[DATA FOR REVIEW]
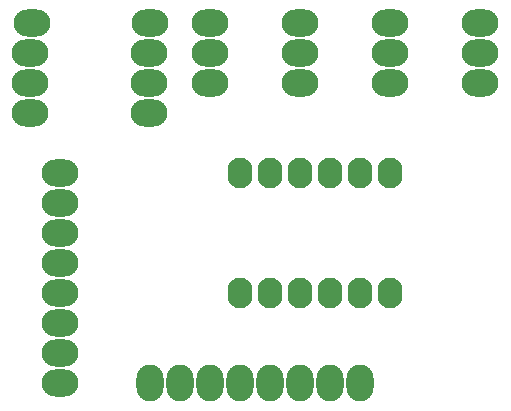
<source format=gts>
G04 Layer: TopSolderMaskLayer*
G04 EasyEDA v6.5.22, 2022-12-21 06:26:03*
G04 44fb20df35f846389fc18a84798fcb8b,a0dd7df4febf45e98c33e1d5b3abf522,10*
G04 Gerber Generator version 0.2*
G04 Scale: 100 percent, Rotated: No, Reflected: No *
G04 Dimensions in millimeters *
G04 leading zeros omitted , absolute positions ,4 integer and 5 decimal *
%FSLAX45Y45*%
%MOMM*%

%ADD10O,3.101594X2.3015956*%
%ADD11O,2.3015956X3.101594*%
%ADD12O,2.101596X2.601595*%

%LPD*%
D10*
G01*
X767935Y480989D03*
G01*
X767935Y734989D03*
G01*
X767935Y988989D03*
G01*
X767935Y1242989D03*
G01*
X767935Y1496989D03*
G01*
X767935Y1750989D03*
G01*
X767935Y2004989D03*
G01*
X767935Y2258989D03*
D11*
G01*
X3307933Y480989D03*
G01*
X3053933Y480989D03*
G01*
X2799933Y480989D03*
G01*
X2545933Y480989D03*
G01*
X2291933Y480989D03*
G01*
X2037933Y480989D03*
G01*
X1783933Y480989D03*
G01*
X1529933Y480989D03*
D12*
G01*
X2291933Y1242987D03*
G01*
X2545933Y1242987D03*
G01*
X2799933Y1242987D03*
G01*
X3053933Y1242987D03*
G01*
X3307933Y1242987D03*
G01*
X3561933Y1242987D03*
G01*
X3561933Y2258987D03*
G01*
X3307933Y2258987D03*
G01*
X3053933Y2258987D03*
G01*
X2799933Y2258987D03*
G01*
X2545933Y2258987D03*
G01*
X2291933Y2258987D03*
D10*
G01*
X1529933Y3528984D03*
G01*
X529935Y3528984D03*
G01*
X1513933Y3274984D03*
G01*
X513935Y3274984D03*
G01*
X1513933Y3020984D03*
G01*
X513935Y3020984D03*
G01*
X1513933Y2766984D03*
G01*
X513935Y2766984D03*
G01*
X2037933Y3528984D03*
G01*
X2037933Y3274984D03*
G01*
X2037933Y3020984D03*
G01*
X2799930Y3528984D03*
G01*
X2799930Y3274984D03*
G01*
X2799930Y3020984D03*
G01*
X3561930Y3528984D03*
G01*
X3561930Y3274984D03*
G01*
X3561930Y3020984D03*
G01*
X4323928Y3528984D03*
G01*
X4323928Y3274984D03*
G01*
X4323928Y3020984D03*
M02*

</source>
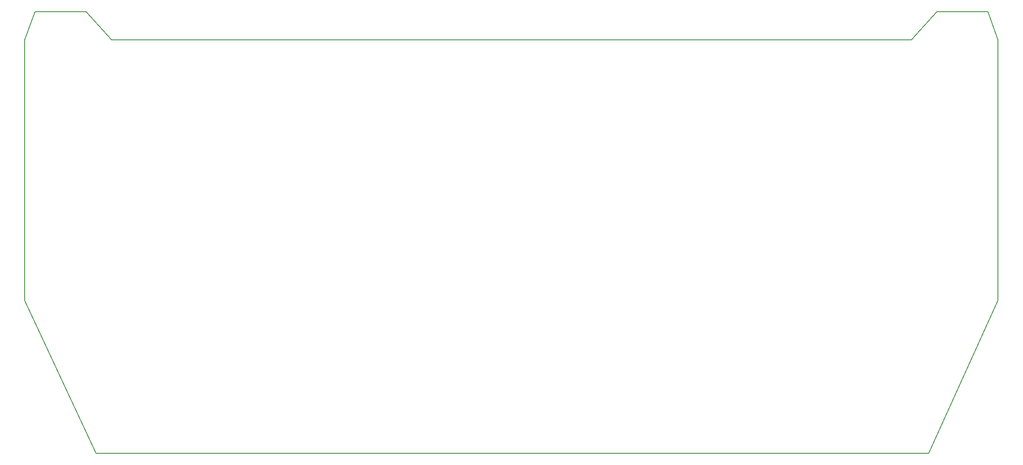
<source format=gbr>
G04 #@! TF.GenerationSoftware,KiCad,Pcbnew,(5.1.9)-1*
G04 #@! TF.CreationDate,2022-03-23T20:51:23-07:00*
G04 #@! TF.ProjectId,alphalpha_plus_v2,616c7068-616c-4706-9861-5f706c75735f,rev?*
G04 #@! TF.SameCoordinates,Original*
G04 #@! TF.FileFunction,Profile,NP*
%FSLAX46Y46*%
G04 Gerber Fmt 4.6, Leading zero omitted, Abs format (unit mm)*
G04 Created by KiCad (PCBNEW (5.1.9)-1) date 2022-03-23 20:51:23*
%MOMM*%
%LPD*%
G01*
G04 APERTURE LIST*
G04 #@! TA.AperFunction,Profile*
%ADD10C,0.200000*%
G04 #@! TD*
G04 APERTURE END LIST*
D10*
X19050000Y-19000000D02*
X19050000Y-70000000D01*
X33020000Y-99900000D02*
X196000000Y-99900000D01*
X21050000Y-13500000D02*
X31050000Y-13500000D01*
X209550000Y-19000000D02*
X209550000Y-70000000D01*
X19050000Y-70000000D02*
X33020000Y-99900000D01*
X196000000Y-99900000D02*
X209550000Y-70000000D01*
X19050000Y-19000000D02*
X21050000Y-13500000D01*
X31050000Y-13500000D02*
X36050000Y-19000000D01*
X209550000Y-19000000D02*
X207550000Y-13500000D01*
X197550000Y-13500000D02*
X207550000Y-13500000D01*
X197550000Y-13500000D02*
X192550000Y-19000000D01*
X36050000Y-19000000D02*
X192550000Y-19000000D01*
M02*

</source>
[/DATA FOR REVIEW]
EXERCISE INSTRUCTIONS: Nothing but the lines from the one with "G04 #@! TF.GenerationSoftware,KiCad,Pcbnew,(5.1.9)-1*" through the last line of the entries should be repeated, and those exactly.

OUTPUT FOR THIS EXERCISE:
G04 #@! TF.GenerationSoftware,KiCad,Pcbnew,(5.1.9)-1*
G04 #@! TF.CreationDate,2022-03-23T20:51:23-07:00*
G04 #@! TF.ProjectId,alphalpha_plus_v2,616c7068-616c-4706-9861-5f706c75735f,rev?*
G04 #@! TF.SameCoordinates,Original*
G04 #@! TF.FileFunction,Profile,NP*
%FSLAX46Y46*%
G04 Gerber Fmt 4.6, Leading zero omitted, Abs format (unit mm)*
G04 Created by KiCad (PCBNEW (5.1.9)-1) date 2022-03-23 20:51:23*
%MOMM*%
%LPD*%
G01*
G04 APERTURE LIST*
G04 #@! TA.AperFunction,Profile*
%ADD10C,0.200000*%
G04 #@! TD*
G04 APERTURE END LIST*
D10*
X19050000Y-19000000D02*
X19050000Y-70000000D01*
X33020000Y-99900000D02*
X196000000Y-99900000D01*
X21050000Y-13500000D02*
X31050000Y-13500000D01*
X209550000Y-19000000D02*
X209550000Y-70000000D01*
X19050000Y-70000000D02*
X33020000Y-99900000D01*
X196000000Y-99900000D02*
X209550000Y-70000000D01*
X19050000Y-19000000D02*
X21050000Y-13500000D01*
X31050000Y-13500000D02*
X36050000Y-19000000D01*
X209550000Y-19000000D02*
X207550000Y-13500000D01*
X197550000Y-13500000D02*
X207550000Y-13500000D01*
X197550000Y-13500000D02*
X192550000Y-19000000D01*
X36050000Y-19000000D02*
X192550000Y-19000000D01*
M02*

</source>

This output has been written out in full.